Green Matters also spoke with Andrew Ruiz-Hays, RAA's Director of Strategic Alliances, to learn about why the organization chose Ryan as a spokesperson. "Having the voices of youth involved in environmental solutions is where, I believe, progress will be expedited," she tells Green Matters in an email. "Kids are smart! They see things simply and are not conflicted or compromised. They garner the attention of the world with their passion, and they should, because pretty soon it will be their world — solely."
"This is Ryan ... He sees recycling simply," Ruiz-Hays continues. "He knows it's important to do correctly — to get these things back to manufacturers to reuse. It's good for the economy, the oceans, and sea life. But Ryan has witnessed that it's too confusing to do correctly."

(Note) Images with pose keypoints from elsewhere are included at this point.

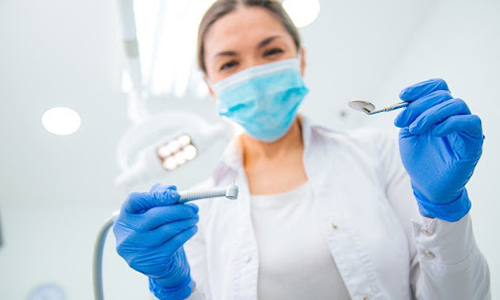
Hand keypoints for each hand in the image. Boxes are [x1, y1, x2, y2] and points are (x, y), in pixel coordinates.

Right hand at [113, 184, 198, 299]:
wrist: (153, 263)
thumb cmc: (151, 231)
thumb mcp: (149, 213)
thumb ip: (158, 197)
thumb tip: (171, 189)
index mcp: (123, 218)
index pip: (134, 201)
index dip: (156, 196)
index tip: (176, 195)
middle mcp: (127, 235)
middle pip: (155, 216)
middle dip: (179, 210)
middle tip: (193, 208)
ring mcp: (138, 250)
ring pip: (168, 230)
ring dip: (186, 221)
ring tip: (194, 217)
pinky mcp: (152, 262)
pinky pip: (175, 243)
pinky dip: (187, 233)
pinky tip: (192, 228)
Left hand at [394, 78, 483, 221]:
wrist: (426, 185)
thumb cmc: (419, 160)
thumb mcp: (407, 134)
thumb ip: (408, 116)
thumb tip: (405, 101)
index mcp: (438, 111)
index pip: (437, 88)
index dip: (421, 88)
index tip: (402, 95)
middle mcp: (454, 116)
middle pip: (442, 95)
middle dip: (418, 106)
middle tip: (402, 121)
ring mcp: (464, 128)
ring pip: (456, 104)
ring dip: (431, 114)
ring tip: (415, 129)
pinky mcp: (473, 142)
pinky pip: (470, 122)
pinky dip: (450, 123)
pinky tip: (435, 132)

RAA also created the Ryan Hickman Grant, which will allow the organization to donate recycling labels to public grade schools. Additionally, Ryan is also helping RAA launch a new initiative called "Let's Recycle Right - FIX IT," which will share tips with "concerned citizens" who want to help clear up recycling confusion.
"We are providing people a direct way to communicate with community leaders as well as leaders in important industries: waste and recycling, packaging, and consumer brands," Ruiz-Hays also tells Green Matters. She added that if people want to ask their national and local leaders to join the FIX IT mission, they can text "FIX IT" to 40649 to get started.

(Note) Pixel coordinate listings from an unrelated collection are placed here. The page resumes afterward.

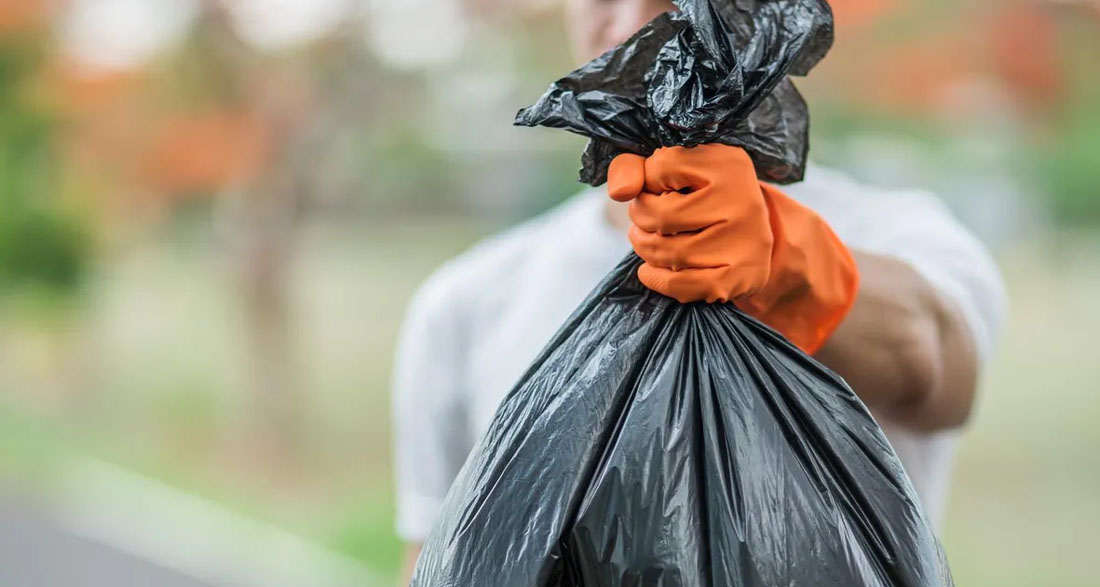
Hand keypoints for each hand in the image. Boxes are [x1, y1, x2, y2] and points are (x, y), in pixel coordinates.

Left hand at [607, 144, 858, 353]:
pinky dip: (657, 279)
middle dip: (640, 218)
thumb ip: (631, 167)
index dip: (647, 180)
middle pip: (661, 215)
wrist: (751, 231)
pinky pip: (683, 284)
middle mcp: (743, 199)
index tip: (658, 186)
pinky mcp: (740, 275)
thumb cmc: (700, 194)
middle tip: (644, 218)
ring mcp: (745, 241)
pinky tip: (649, 270)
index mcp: (727, 162)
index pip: (662, 166)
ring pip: (669, 252)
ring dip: (645, 248)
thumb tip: (620, 191)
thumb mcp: (670, 169)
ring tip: (646, 240)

According to a report published by the EPA in July 2018, only 9.1 percent of the country's plastics were recycled in 2015. Despite those low rates, the U.S. was so overwhelmed with the amount of plastic recycling, that for more than 25 years, the U.S. (as well as other countries) has sent tons of plastic recycling to China, NPR reported. But in 2018, China stopped accepting plastic waste — and as Amy Brooks, who published a study on the topic, told NPR, recyclable plastic is now "ending up in landfills, being incinerated or sent to other countries 'that lack the infrastructure to properly manage it.'"

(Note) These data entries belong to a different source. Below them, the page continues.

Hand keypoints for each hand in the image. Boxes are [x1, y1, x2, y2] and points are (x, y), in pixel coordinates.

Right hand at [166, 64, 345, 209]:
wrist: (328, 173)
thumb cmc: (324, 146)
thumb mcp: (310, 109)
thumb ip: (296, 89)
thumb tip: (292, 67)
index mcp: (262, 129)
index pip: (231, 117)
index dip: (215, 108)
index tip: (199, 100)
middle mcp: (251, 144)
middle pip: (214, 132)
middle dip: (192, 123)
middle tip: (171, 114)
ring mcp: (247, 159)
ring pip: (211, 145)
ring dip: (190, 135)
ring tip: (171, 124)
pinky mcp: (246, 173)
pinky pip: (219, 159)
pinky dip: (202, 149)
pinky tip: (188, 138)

If Ryan's dedication has got you feeling jazzed about recycling, there are a few easy ways to get involved with improving recycling rates in the U.S. For one thing, you can try to avoid plastic bottles in favor of aluminum, glass, or bulk shopping, since the U.S.'s plastic recycling is not reliable. Additionally, the Take Action page of RAA's website details three steps concerned recyclers can take.
You also can purchase RAA's standardized recycling labels for your home or business, or request your place of work or school purchase a set of labels. (Most of the labels cost between $1 and $3.) This will help reduce confusion around recycling, ensuring that more people do it correctly. RAA also suggests asking your local leaders to institute RAA's standard labels across your city, and donating labels to grade schools.
And at the very least, if a child can recycle 500,000 cans and bottles all before his 10th birthday, you can find the time to rinse out your soda can and place it in the recycling bin instead of the trash can. That's not a bad place to start.